Chart comprehension tasks
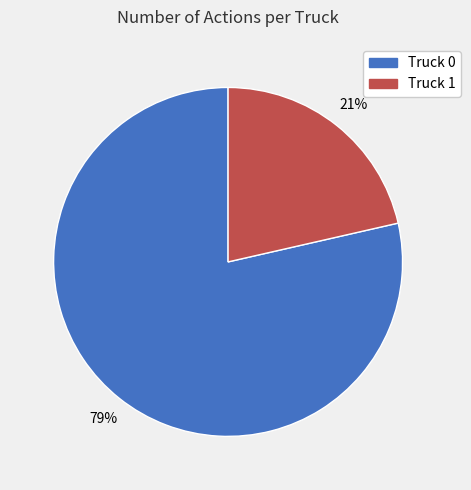

True or false: Truck 0 accounts for 86% of the total.

False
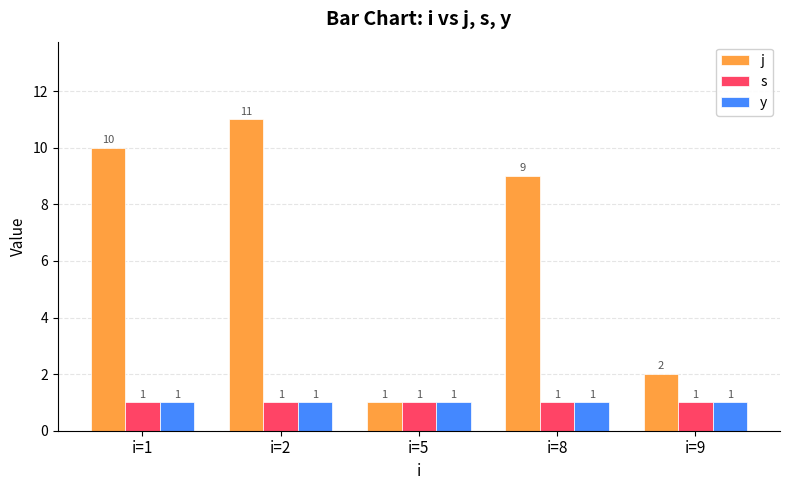

At which label does j first exceed 9?

i=1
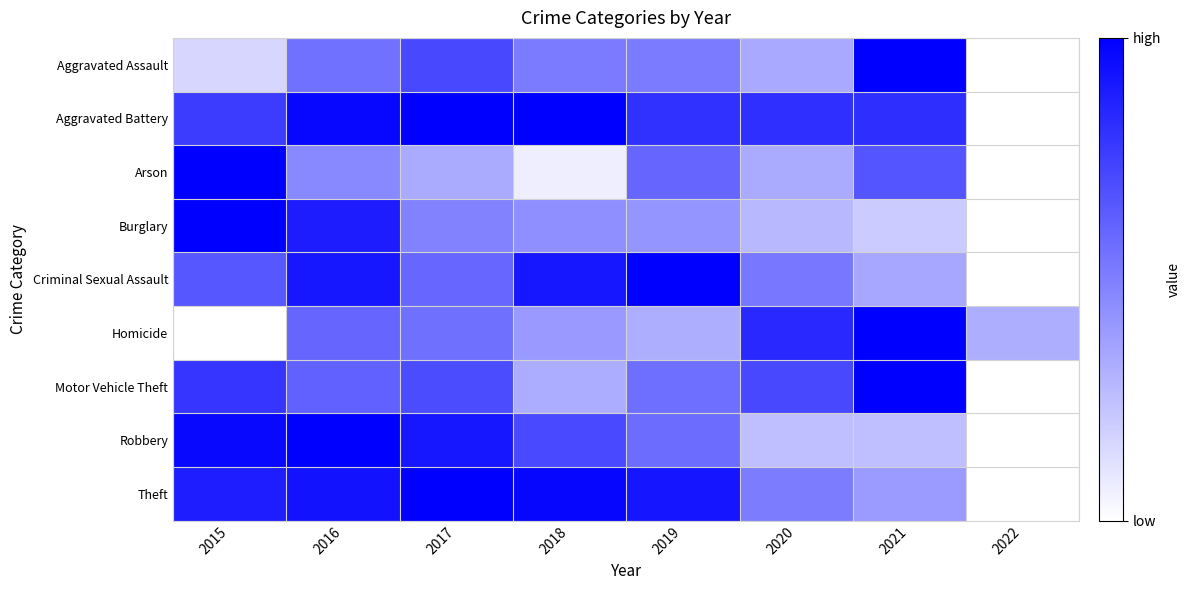

Which series has the largest total across all categories?

Aggravated Battery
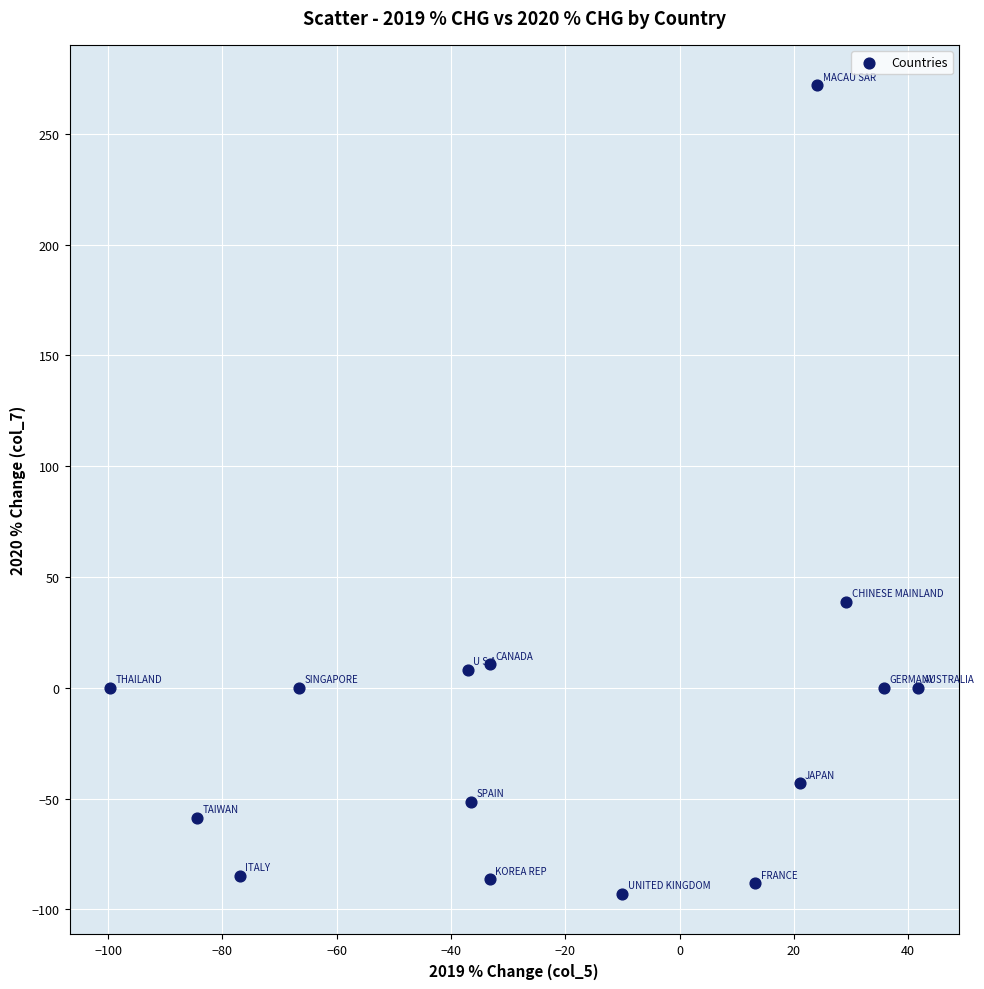

What Y value in the scatter plot is closest to 89?

38.9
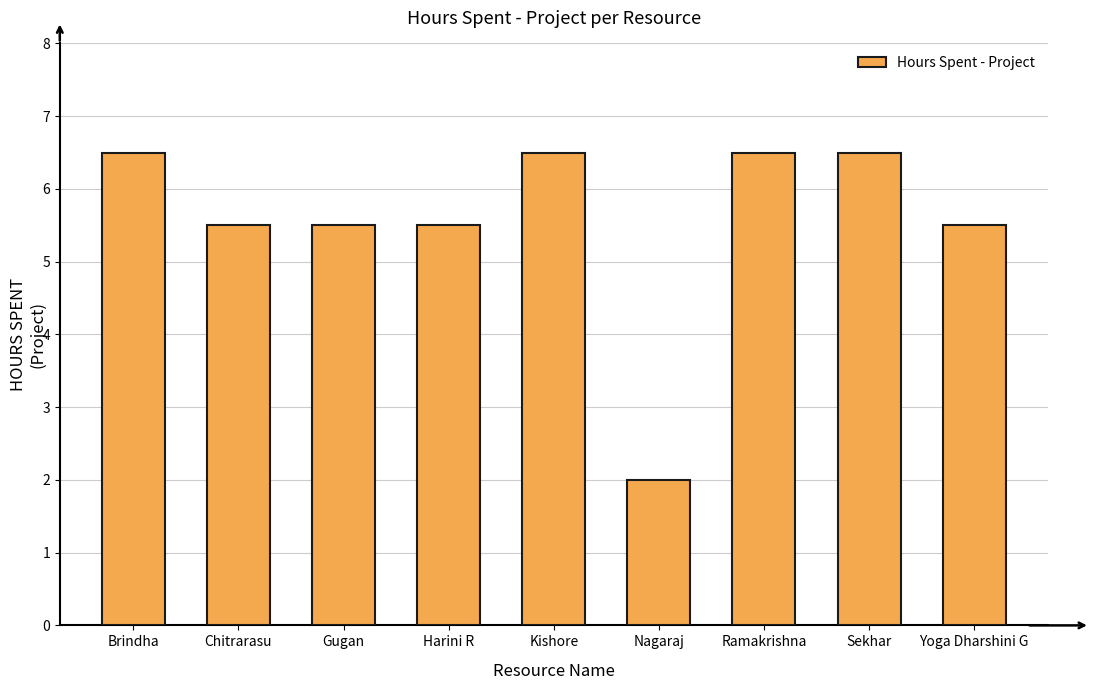

What is the greatest value displayed?

6.5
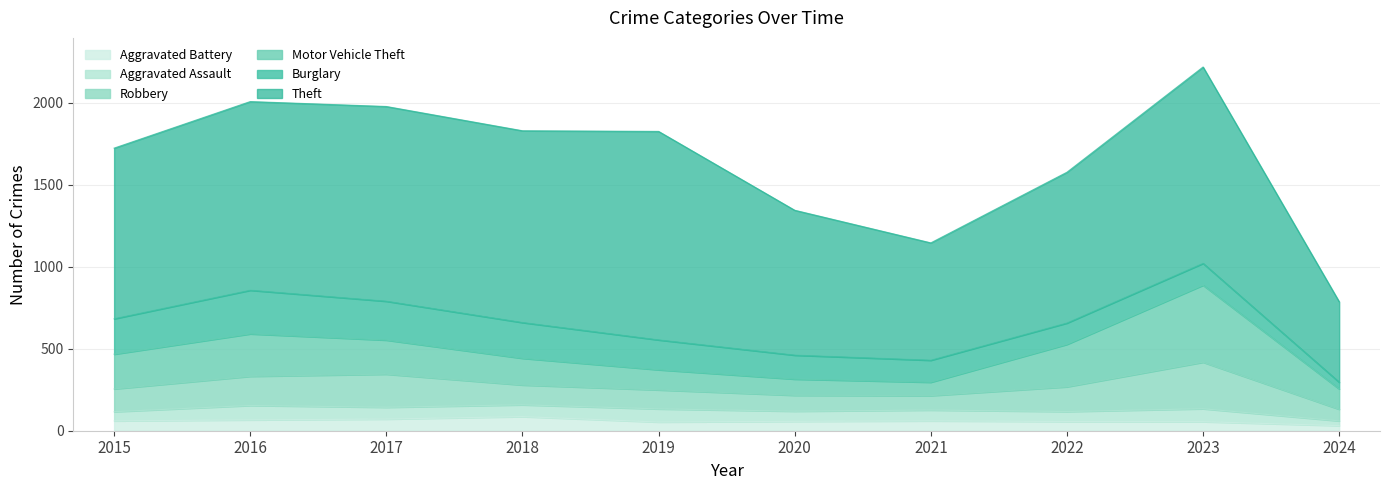

What value does the Theft series have at 2020?

884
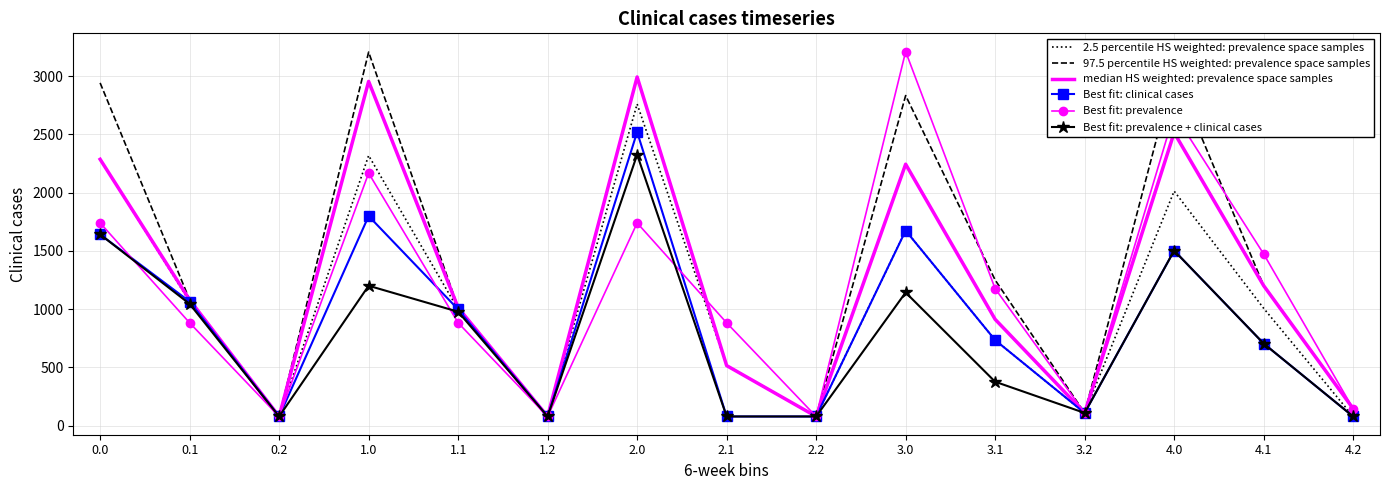

The value of 97.5 percentile HS weighted: prevalence space samples at 0.1 is 296.4. True or false?

False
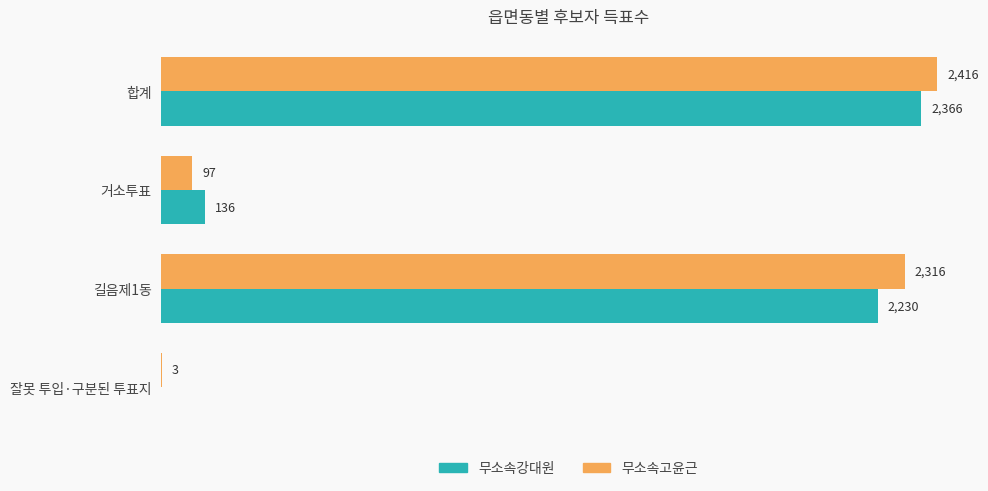

At which label is 무소속고윤근 closest to 1209?

길음제1동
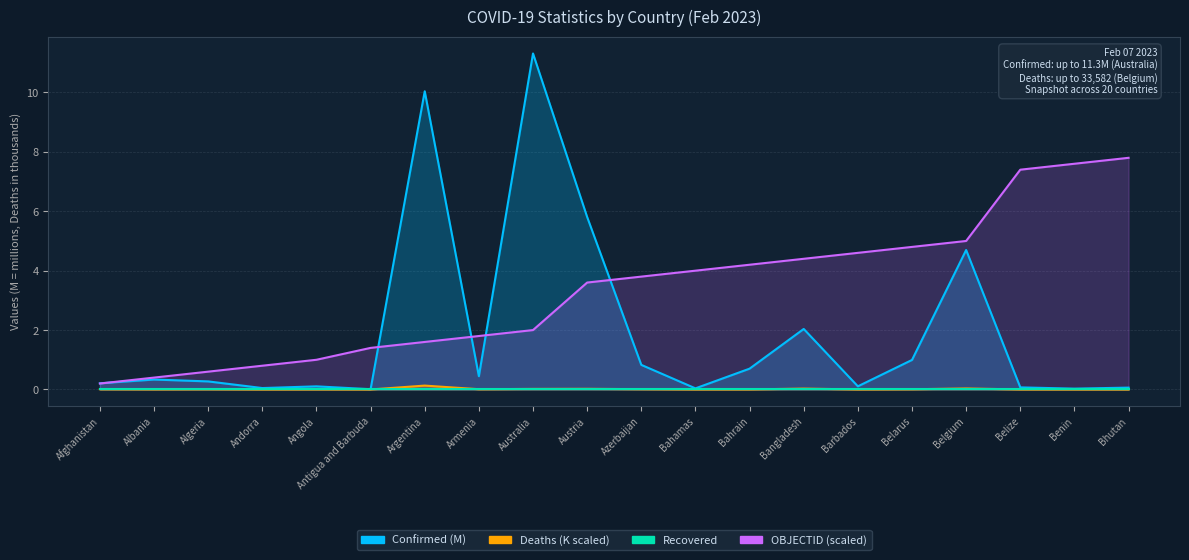

What position from the left is Bangladesh?

14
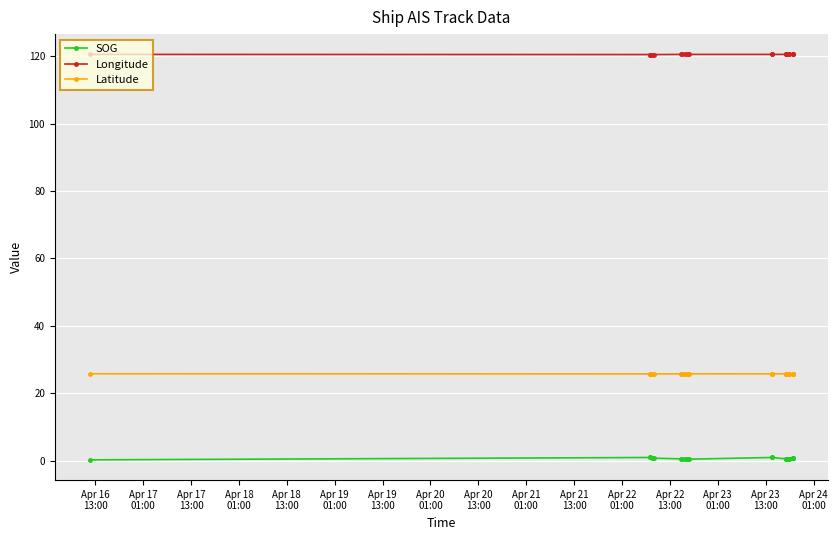

What is the highest value of the Longitude series?

120.5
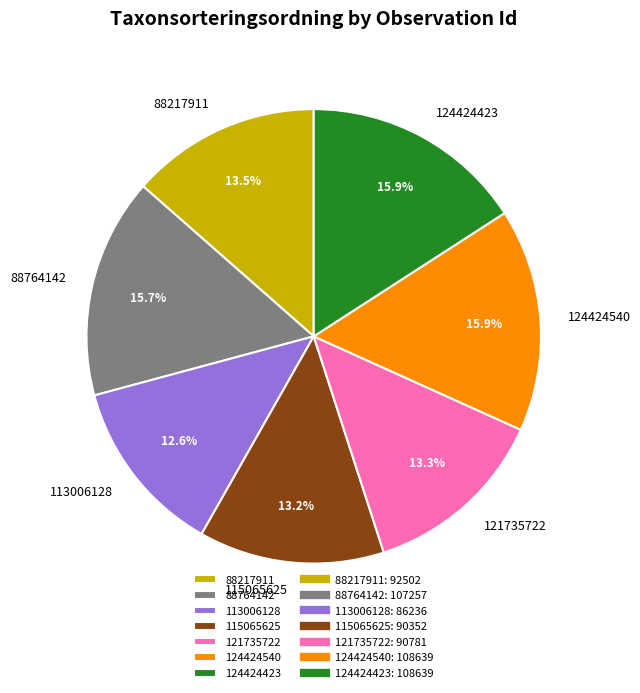

Is there any slice that represents more than half of the pie?

No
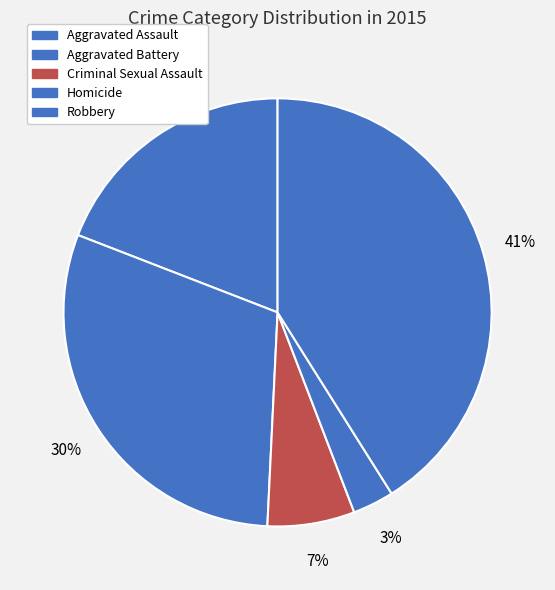

Is it true that Robbery is 54% of the pie?

False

▸ WORK REQUIRED:
Change every "series" in the material above to "data series" and keep everything else the same. Write out the result without the pictures.

▸ THE COMPLETED TASK:
True or false: Truck 0 accounts for 86% of the total.

False

At which label does j first exceed 9?

i=1

Which data series has the largest total across all categories?

Aggravated Battery

What Y value in the scatter plot is closest to 89?

38.9

What is the greatest value displayed?

6.5

What value does the Theft data series have at 2020?

884

The value of 97.5 percentile HS weighted: prevalence space samples at 0.1 is 296.4. True or false?

False

At which label is 무소속고윤근 closest to 1209?

길음제1동

What position from the left is Bangladesh?

14

What is the highest value of the Longitude data series?

120.5

Is there any slice that represents more than half of the pie?

No

Is it true that Robbery is 54% of the pie?

False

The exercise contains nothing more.